Ive had about 6 ex-racers. All came directly from the track. Cant say they are particularily hard to train and hack out. I started riding them when i was 13.

The sad fact is, that like dogs, the supply of horse heavily outweighs the demand. Because of human greed, thousands of animals will die each year. Its a very sad part of being born a horse, where unless you are able to serve purpose, you are discarded.


----------



## Nina (Nov 2, 2007)

Nonnie said:


> Ive had about 6 ex-racers. All came directly from the track. Cant say they are particularily hard to train and hack out. I started riding them when i was 13.
> 
> The sad fact is, that like dogs, the supply of horse heavily outweighs the demand. Because of human greed, thousands of animals will die each year. Its a very sad part of being born a horse, where unless you are able to serve purpose, you are discarded.


Sadly, this seems to be the attitude of a good percentage of the human race


----------



## Nonnie (Apr 15, 2009)

Nina said:


> Sadly, this seems to be the attitude of a good percentage of the human race


What exactly do you mean?


----------



## Acacia86 (Dec 30, 2008)

Apollo said:


> ...and we call ourselves the dominant species..._humans_ **** sapiens...bah...we are nothing but uncultivated swein...


I agree with everything you said in your post. But i wanted to outline this particulary.

Humans are the reason for ALL the animal cruelty in the world. Simple. We decided to race horses, we bred them to do so, we made it a so called 'business' we then slaughter them. :cursing: (after all we invented, spears, knives, guns traps etc. We were actually a PREY species, not predator. Now we are the biggest predator  )

The same with any domesticated animal. We have done all this.

Nice species aren't we?? Its now down to our generation and beyond to fix what serious damage our ancestors did to animals livelihoods/welfare etc

Even when humans first came around we were actually omnivores. We had no real reason to start slaughtering animals for consumption.
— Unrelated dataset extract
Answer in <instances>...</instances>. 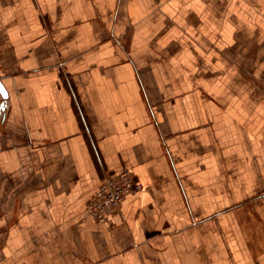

We could eat meat but not actually as well as we could with vegetation.
I have nothing against eating meat however, so long as you know where it came from and that it was raised and cared for as it should be...allowed to do what comes naturally etc

I do agree with one comment however......in the UK we think it is wrong to eat horses which is why this hits a raw nerve. A lot of countries do yet don't always eat lamb for instance. I personally don't agree with it!

But the fact these thousands of horses get this end because their RACING career is over. That is sick.


----------